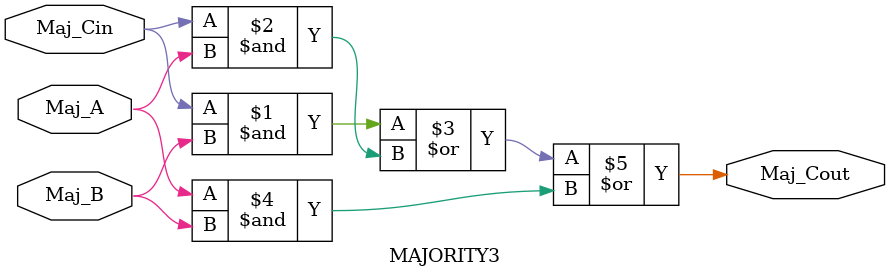
<source format=v>
`timescale 1ns / 1ps


module MAJORITY3(
    input Maj_Cin, Maj_A, Maj_B,
    output Maj_Cout
    );
    wire maj_cin;
    wire a;
    wire b;
    wire cout_;
    assign Maj_Cout = ((Maj_Cin & Maj_B)|(Maj_Cin & Maj_A)|(Maj_A & Maj_B));
    
endmodule

</source>
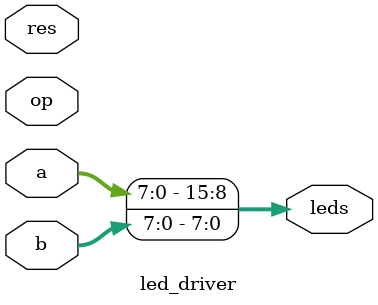
<source format=sv>
`timescale 1ns / 1ps


module led_driver(
	input logic [2:0]op,
	input logic [7:0]res,
	input logic [7:0]a,
	input logic [7:0]b,
	output logic [15:0]leds
    );
    
    always_comb
    begin
    	case(op)
    	001: begin
    		leds = {a,b}; //suma
    		end
    	010: begin
    		leds = {8'b0,res}; //and
    		end
    	011: begin
    		leds = {8'b0,res}; //or
    		end
    	100: begin
    		leds = {a,b}; //resta
    		end
    	default: begin
    		leds = {a,b};
    		end
    	endcase
    end
endmodule

</source>
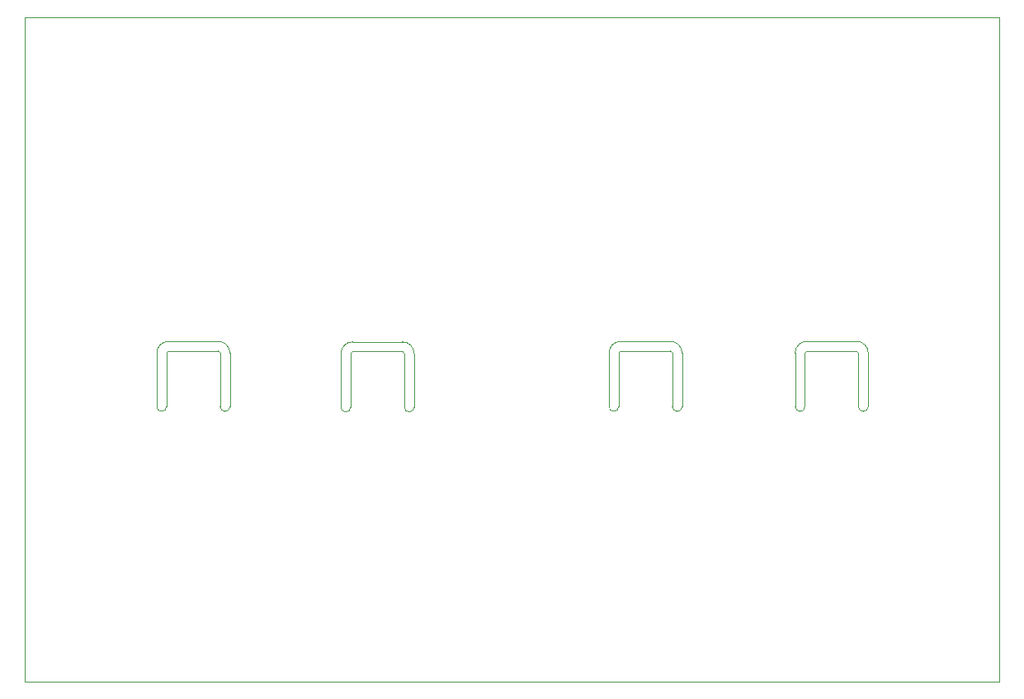
<source format=gbr>
%TF.GenerationSoftware,KiCad,Pcbnew,8.0.5*%
%TF.CreationDate,2025-03-13T20:37:10+01:00*%
%TF.ProjectId,esp32_blinds_controller,65737033-325f-4626-9c69-6e64735f636f,V0.2*%
%TF.SameCoordinates,Original*%
%TF.FileFunction,Profile,NP*%
%FSLAX46Y46*%
G04 Gerber Fmt 4.6, Leading zero omitted, Abs format (unit mm)*
G04 Created by KiCad (PCBNEW 8.0.5) date 2025-03-13 20:37:10*
%MOMM*%
%LPD*%
G01*
G04 APERTURE LIST*
%TA.AperFunction,Profile*%
%ADD10C,0.050000*%
%TD*%
%TA.AperFunction,Profile*%
%ADD11C,0.120000*%
%TD*%
G04 APERTURE END LIST*
D10*
X139900000Y-96448528D02*
G75*
G02*
X141099972Y-97648528I0J-1199972D01*
G01*
X167400000Y-96400000D02*
G75*
G02*
X168600000Y-97600000I0J-1200000D01*
G01*
X168600000Y-103100000D02*
G75*
G02*
X167600000Y-103100000I-500000J0D01*
G01*
X187700000Y-103100000D02*
X187700000Y-97600000D01*
X161100000Y-103100000D02*
X161100000Y-97600000D01*
X134600000Y-103148528D02*
X134600000Y-97648528D01*
X122200000Y-103100000D02*
G75*
G02*
X121200000Y-103100000I-500000J0D01*
G01*
X122200000Y-103100000D02*
X122200000Y-97600000D01*
X134800000Y-96448528D02*
X139900000Y-96448528D01*
X162300000Y-97400000D02*
X167400000Y-97400000D01*
X141100000Y-103148528D02*
X141100000Y-97648528D01*
X181200000Y-103100000D02*
G75*
G02*
X180200000Y-103100000I-500000J0D01*
G01*
X121000000Y-96400000D02*
G75*
G02*
X122200000Y-97600000I0J-1200000D01*
G01*
X181400000Y-97400000D02*
X186500000Y-97400000D01*
X162100000Y-97600000D02*
G75*
G02*
X162300000Y-97400000I200000J0D01*
G01*
X133600000Y-97648528D02*
G75*
G02*
X134800000Y-96448500I1200000J28D01*
G01*
X121200000Y-103100000D02*
X121200000Y-97600000D01*
X187700000Y-103100000D02*
G75*
G02*
X186700000Y-103100000I-500000J0D01*
G01*
X115900000Y-97400000D02*
X121000000Y-97400000D01*
X115700000Y-103100000D02*
X115700000Y-97600000D01*
X167400000Y-97400000D02*
G75*
G02*
X167600000Y-97600000I0J-200000D01*
G01*
X141100000Y-103148528D02*
G75*
G02*
X140100000Y-103148528I-500000J0D01*
G01*
X186700000Y-103100000D02*
X186700000Y-97600000D01*
X180200000Y-97600000D02*
G75*
G02*
X181400000Y-96400000I1200000J0D01*
G01*
X134800000Y-97448528D02*
X139900000Y-97448528D01*
X181200000Y-97600000D02*
G75*
G02*
X181400000Y-97400000I200000J0D01*
G01*
X186500000Y-97400000D02*
G75*
G02*
X186700000Y-97600000I0J-200000D01*
G01*
X162100000Y-103100000D02*
G75*
G02*
X161100000Y-103100000I-500000J0D01*
G01*
X139900000Y-97448528D02*
G75*
G02*
X140099972Y-97648528I0J-199972D01*
G01*
X115700000Y-103100000D02*
G75*
G02*
X114700000Y-103100000I-500000J0D01*
G01*
X186500000Y-96400000D02*
G75*
G02*
X187700000Y-97600000I0J-1200000D01*
G01*
X180200000Y-103100000D02*
X180200000Y-97600000D01*
X162100000Y-103100000D02*
X162100000Y-97600000D01*
X134600000Y-97648528D02*
G75*
G02*
X134800000Y-97448500I200000J28D01*
G01*
X115900000Y-96400000D02*
X121000000Y-96400000D01*
X121000000Y-97400000D02*
G75*
G02*
X121200000Y-97600000I0J-200000D01*
G01*
X140100000Y-103148528D02*
X140100000Y-97648528D01*
X181200000Y-103100000D02*
X181200000Y-97600000D01*
X114700000Y-103100000D02*
X114700000Y-97600000D01*
X168600000Y-103100000D02*
X168600000Y-97600000D01*
X162300000Y-96400000D02*
X167400000Y-96400000D01*
X167600000Y-103100000D02*
X167600000Y-97600000D01*
X161100000Y-97600000D02*
G75*
G02*
X162300000Y-96400000I1200000J0D01*
G01*
X134600000Y-103148528D02*
G75*
G02*
X133600000Y-103148528I-500000J0D01*
G01*
X181400000Y-96400000D02*
X186500000Y-96400000D01*
X115700000Y-97600000D02*
G75*
G02*
X115900000Y-97400000I200000J0D01*
G01*
X114700000Y-97600000D02*
G75*
G02*
X115900000Y-96400000I1200000J0D01*
G01*
X133600000Y-103148528D02*
X133600000Y-97648528D01*
D11*
%TO.C,MOD1*%
X101175000Y-63120000D02*
X101175000Y-131370000D01*
X101175000Y-131370000D02*
X201175000Y-131370000D01*
X201175000Y-63120000D02*
X101175000Y-63120000D01*
X201175000Y-131370000D02*
X201175000Y-63120000D01*
%TD*%
M02*

</source>
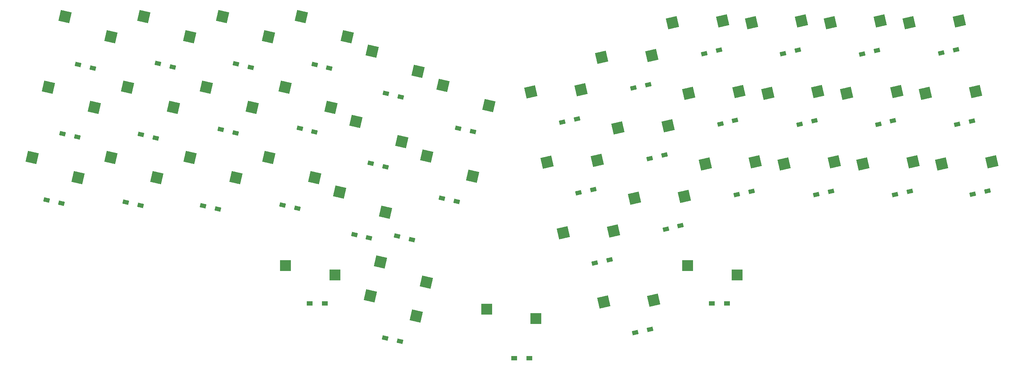
<source format=gbp>
%TF.GenerationSoftware,KiCad,Pcbnew,(7.0.0-0)*%
%TF.CreationDate,2023-05-07T20:22:33+03:00*%
%TF.ProjectId,41_1350_pcb,34315f31-3335-4305-9f70-63622e6b6963,rev?*%
%TF.SameCoordinates,Original*%
%TF.FileFunction,Paste,Bot*%
%TF.FilePolarity,Positive*%
%FSLAX46Y46*%
G04 Gerber Fmt 4.6, Leading zero omitted, Abs format (unit mm)*
G04 Created by KiCad (PCBNEW (7.0.0-0)) date 2023-05-07 20:22:33*
%MOMM*%
%LPD*%
G01*
G04 APERTURE LIST*
G04 Aperture macros list*
%AMRotRect*
0 Rectangle, with rotation*
0 The origin of the aperture is its center*
0 $1 length*
0 $2 width*
0 $3 Rotation angle, in degrees counterclockwise*
0 Add horizontal line*
21,1,$1,$2,0,0,$3*%
G04 Aperture macros list end*
%ADD10RotRect,1.400000X1.000000X167.000000*%
%ADD11RotRect,1.400000X1.000000X193.000000*%
%ADD12R,1.400000X1.000000*%
%ADD13RotRect,2.600000X2.600000X347.000000*%
%ADD14RotRect,2.600000X2.600000X13.000000*%
%ADD15RotRect,2.600000X2.600000X167.000000*%
%ADD16R,2.600000X2.600000*%
G04 APERTURE END LIST*
D10*
%TO.C,D_E5*%
X128561728Y-102219287D03*
X125102714Y-101420711D03*
%TD*%
%TO.C,D_E3*%
X101731728Y-94889287D03*
X98272714Y-94090711D03*
%TD*%
%TO.C,D_E2*%
X83141728Y-95089287D03*
X79682714Y-94290711D03*
%TD*%
%TO.C,D_E1*%
X65001728Y-94219287D03*
X61542714Y-93420711D03*
%TD*%
%TO.C,D_E0*%
X46441728Y-93739287D03*
X42982714Y-92940711D03*
%TD*%
D11*
%TO.C,D_D5*%
X256322714Y-75199287D03*
X259781728Y-74400711D03*
%TD*%
%TO.C,D_D4*%
X241311728Y-74330711D03*
X237852714Y-75129287D03*
%TD*%
%TO.C,D_D3*%
X222911728Y-74330711D03*
X219452714Y-75129287D03*
%TD*%
%TO.C,D_D2*%
X204311728Y-74260711D03*
X200852714Y-75059287D03*
%TD*%
%TO.C,D_D1*%
X187731728Y-82400711D03*
X184272714Y-83199287D03*
%TD*%
%TO.C,D_D0*%
X171091728Y-90480711D03*
X167632714Y-91279287D03*
%TD*%
D10*
%TO.C,D_C5*%
X139071728Y-93319287D03*
X135612714Y-92520711D03*
%TD*%
%TO.C,D_C4*%
X122421728Y-85139287D03*
X118962714Y-84340711D03*
%TD*%
%TO.C,D_C3*%
X105751728Y-76909287D03*
X102292714Y-76110711D03*
%TD*%
%TO.C,D_C2*%
X87291728Y-77189287D03*
X83832714Y-76390711D03*
%TD*%
%TO.C,D_C1*%
X68561728Y-78369287D03*
X65102714Y-77570711D03*
%TD*%
%TO.C,D_C0*%
X50201728Y-78129287D03*
X46742714Y-77330711D03*
%TD*%
D11*
%TO.C,D_B5*%
X256061728Y-57610711D03*
X252602714Y-58409287D03*
%TD*%
%TO.C,D_B4*%
X237521728Y-57820711D03*
X234062714Y-58619287D03*
%TD*%
%TO.C,D_B3*%
X218981728Y-57750711D03*
X215522714Y-58549287D03*
%TD*%
%TO.C,D_B2*%
X200511728Y-57750711D03*
X197052714Y-58549287D03*
%TD*%
%TO.C,D_B1*%
X183941728Y-65830711D03*
X180482714Y-66629287D03*
%TD*%
%TO.C,D_B0*%
X167231728Y-73900711D03*
X163772714Y-74699287D03*
%TD*%
D10*
%TO.C,D_A5*%
X142911728Y-76889287D03*
X139452714Y-76090711D03*
%TD*%
%TO.C,D_A4*%
X125961728Y-68709287D03*
X122502714Y-67910711D03*
%TD*%
%TO.C,D_A3*%
X109231728Y-61949287D03*
X105772714Y-61150711D03*
%TD*%
%TO.C,D_A2*%
X90811728Y-61779287D03*
X87352714Y-60980711D03*
%TD*%
%TO.C,D_A1*%
X72491728Y-61689287D03*
X69032714Y-60890711D03*
%TD*%
%TO.C,D_A0*%
X53801728Y-61919287D03*
X50342714Y-61120711D03*
%TD*%
D12*
%TO.C,D_G4*%
X202387221Y-117279999D03*
X198837221Y-117279999D03*
%TD*%
D11*
%TO.C,D_G3*%
X184361728Y-123340711D03*
X180902714Y-124139287D03*
%TD*%
D12*
%TO.C,D_G2*%
X152527221Y-130089999D03*
X156077221Y-130089999D03*
%TD*%
D10*
%TO.C,D_G1*%
X122312714Y-125360711D03*
X125771728Y-126159287D03*
%TD*%
D12*
%TO.C,D_G0*%
X104607221Y-117259999D03*
X108157221Y-117259999D03*
%TD*%
D11*
%TO.C,D_F5*%
X259972714Y-91629287D03*
X263431728Y-90830711D03*
%TD*%
%TO.C,D_F4*%
X245241728Y-90900711D03*
X241782714Y-91699287D03*
%TD*%
%TO.C,D_F3*%
X226781728Y-90900711D03*
X223322714Y-91699287D03*
%TD*%
%TO.C,D_F2*%
X208171728Y-90900711D03*
X204712714Y-91699287D03*
%TD*%
%TO.C,D_F1*%
X191521728Y-98970711D03*
X188062714Y-99769287D03*
%TD*%
%TO.C,D_F0*%
X174881728Y-106980711D03*
X171422714Y-107779287D03*
%TD*%
D10*
%TO.C,D_E4*%
X118541728Y-101869287D03*
X115082714Y-101070711D03*
%TD*%
D13*
%TO.C,SwE3*%
X95033359Y-82975291D03*
X105792441Y-87717090D03*
%TD*%
%TO.C,SwE2*%
X76559880Y-82975291D03*
X87318962Y-87717090D03*
%TD*%
%TO.C,SwE1*%
X58086408Y-82975290D03*
X68845490Y-87717089D03*
%TD*%
%TO.C,SwE0*%
X39612935Y-82975287D03*
X50372017Y-87717086D03*
%TD*%
D14*
%TO.C,SwD5*%
X260646081Y-67429857D03*
X248897214Y-67884428D03*
%TD*%
%TO.C,SwD4*%
X230423733Y-67884429D03*
X242172600Y-67429858D03*
%TD*%
%TO.C,SwD3*%
X211950265Y-67884422D03*
X223699132Y-67429851D03*
%TD*%
%TO.C,SwD1*%
X176872941Y-75982664D03*
X188621808Y-75528093D03*
%TD*%
%TO.C,SwD0*%
X160269091Y-84080909D03*
X172017958Y-83626338D03*
%TD*%
D13*
%TO.C,SwC5*%
X132065222Y-82607469D03*
X142824304Y-87349268D03*
%TD*%
D14*
%TO.C,SwB0*%
X156444925Y-67516616D03*
X168193792Y-67062045D03*
%TD*%
%TO.C,SwD2*%
X193476784Y-67884430D03*
X205225651Y-67429859D03*
%TD*%
D13*
%TO.C,SwC4*%
X115461370Y-74509234D03*
X126220452Y-79251033D03*
%TD*%
%TO.C,SwC3*%
X98857524Y-66410997D03*
X109616606Y-71152796D03*
%TD*%
%TO.C,SwC2*%
X80384048Y-66410997D03*
X91143130Y-71152796D03*
%TD*%
%TO.C,SwC1*%
X61910578Y-66410997D03*
X72669660Y-71152796D03*
%TD*%
%TO.C,SwC0*%
X43437099Y-66410993D03*
X54196181Y-71152792D03*
%TD*%
D14*
%TO.C,SwB5*%
X245073040Y-51320135D03*
X256821907Y-50865564D03*
%TD*%
D13*
%TO.C,SwG1*%
X118824202Y-115471185D03*
X129583284Y-120212984D03*
%TD*%
D14*
%TO.C,SwB4*%
X226599568Y-51320139D03*
X238348435Y-50865568D03*
%TD*%
D13*
%TO.C,SwA0*%
X47261275Y-49846701D03*
X58020357Y-54588500D03*
%TD*%
%TO.C,SwA4*%
X119285543Y-57944945D03*
X130044625Y-62686744D03*
%TD*%
%TO.C,SwA3*%
X102681689Y-49846710D03*
X113440771Y-54588509D03*
%TD*%
D14*
%TO.C,SwB1*%
X173048772Y-59418378D03*
X184797639Y-58963807D03*
%TD*%
%TO.C,SwF0*%
X164093261Y-100645192D03*
X175842128Y-100190621D03*
%TD*%
D13*
%TO.C,SwA1*%
X65734740Y-49846714D03*
X76493822Y-54588513D03*
%TD*%
D14*
%TO.C,SwB3*%
X208126101Y-51320139D03*
X219874968Y-50865568D03*
%TD*%
%TO.C,SwB2*%
X189652622Y-51320139D03*
X201401489Y-50865568D03*
%TD*%
%TO.C,SwF5*%
X252721378Y-84448724D03*
X264470245Y-83994153D03*
%TD*%
%TO.C,SwF4*%
X234247905Y-84448720D03*
X245996772Y-83994149D03*
%TD*%
%TO.C,SwF3*%
X215774431Y-84448722D03*
X227523298Y-83994151D03*
%TD*%
%TO.C,SwF2*%
X197300956Y-84448721D03*
X209049823Y-83994150D03*
%TD*%
%TO.C,SwF1*%
X180697107Y-92546953D03*
X192445974Y-92092382D03*
%TD*%
D15*
%TO.C,SwE5*%
X131946259Y-112240195D03*
X121187177Y-107498396D03*
%TD*%
D13*
%TO.C,SwE4*%
X111637202Y-91073528D03*
X122396284Y-95815327D03*
%TD*%
%TO.C,SwA2*%
X84208216Y-49846709D03*
X94967298Y-54588508D03*
%TD*%
%TO.C,SwA5*%
X135889389Y-66043181D03*
X146648471Y-70784980D03*
%TD*%
D16*
%TO.C,SwG0*%
X98978165Y-108364959D03*
X110528165Y-110564959D03*
%TD*%
D14*
%TO.C,SwG3*%
X173510114Y-116944619D03*
X185258981Y-116490048D03*
%TD*%
D16*
%TO.C,SwG4*%
X193188274Y-108364958D03*
X204738274Y-110564958D03*
%TD*%
%TO.C,SwG2*%
X146083221Y-118562686D03*
X157633221Y-120762686D03*
%TD*%
M02*

</source>
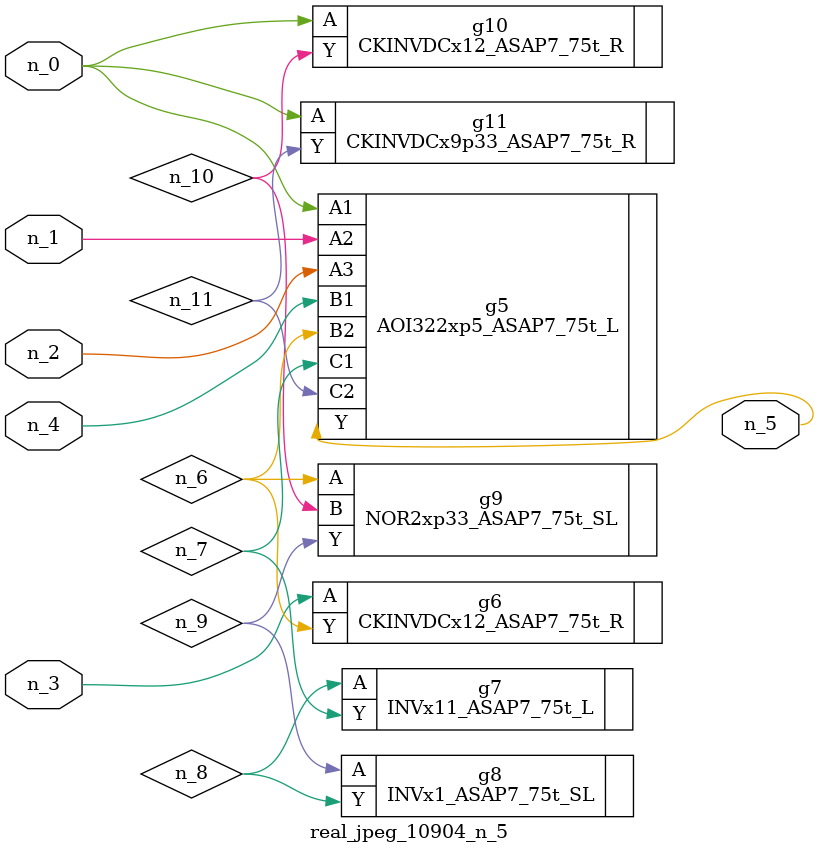
<source format=v>
module real_jpeg_10904_n_5 (n_4, n_0, n_1, n_2, n_3, n_5);

input n_4;
input n_0;
input n_1;
input n_2;
input n_3;

output n_5;

wire n_8;
wire n_11;
wire n_6;
wire n_7;
wire n_10;
wire n_9;

AOI322xp5_ASAP7_75t_L g5 ( 
.A1(n_0),
.A2(n_1),
.A3(n_2),
.B1(n_4),
.B2(n_6),
.C1(n_7),
.C2(n_11),
.Y(n_5)
);

CKINVDCx12_ASAP7_75t_R g10 ( 
.A(n_0),
.Y(n_10)
);

CKINVDCx9p33_ASAP7_75t_R g11 ( 
.A(n_0),
.Y(n_11)
);

CKINVDCx12_ASAP7_75t_R g6 ( 
.A(n_3),
.Y(n_6)
);

NOR2xp33_ASAP7_75t_SL g9 ( 
.A(n_6),
.B(n_10),
.Y(n_9)
);

INVx11_ASAP7_75t_L g7 ( 
.A(n_8),
.Y(n_7)
);

INVx1_ASAP7_75t_SL g8 ( 
.A(n_9),
.Y(n_8)
);


endmodule
</source>
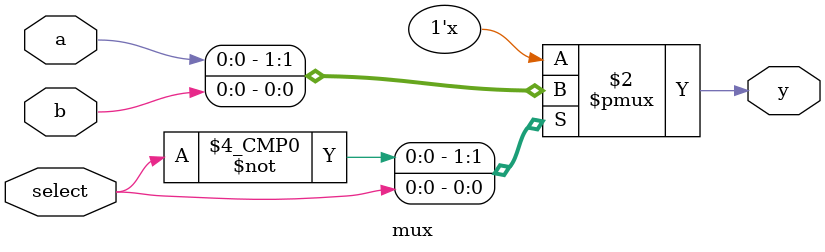
<source format=sv>
module mux (a,b,select,y);
	input logic a,b,select;
	output logic y;
	
	always@(*) begin
		case (select)
			1'b0: y<=a;
			1'b1: y<=b;
		endcase
	end
endmodule
</source>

● ● ● ● ●

## Work order
Copy every line of the entries in which "leds" can be found.

## Response below
	output logic [15:0]leds
    		leds = {a,b}; //suma
    		leds = {8'b0,res}; //and
    		leds = {8'b0,res}; //or
    		leds = {a,b}; //resta
    		leds = {a,b};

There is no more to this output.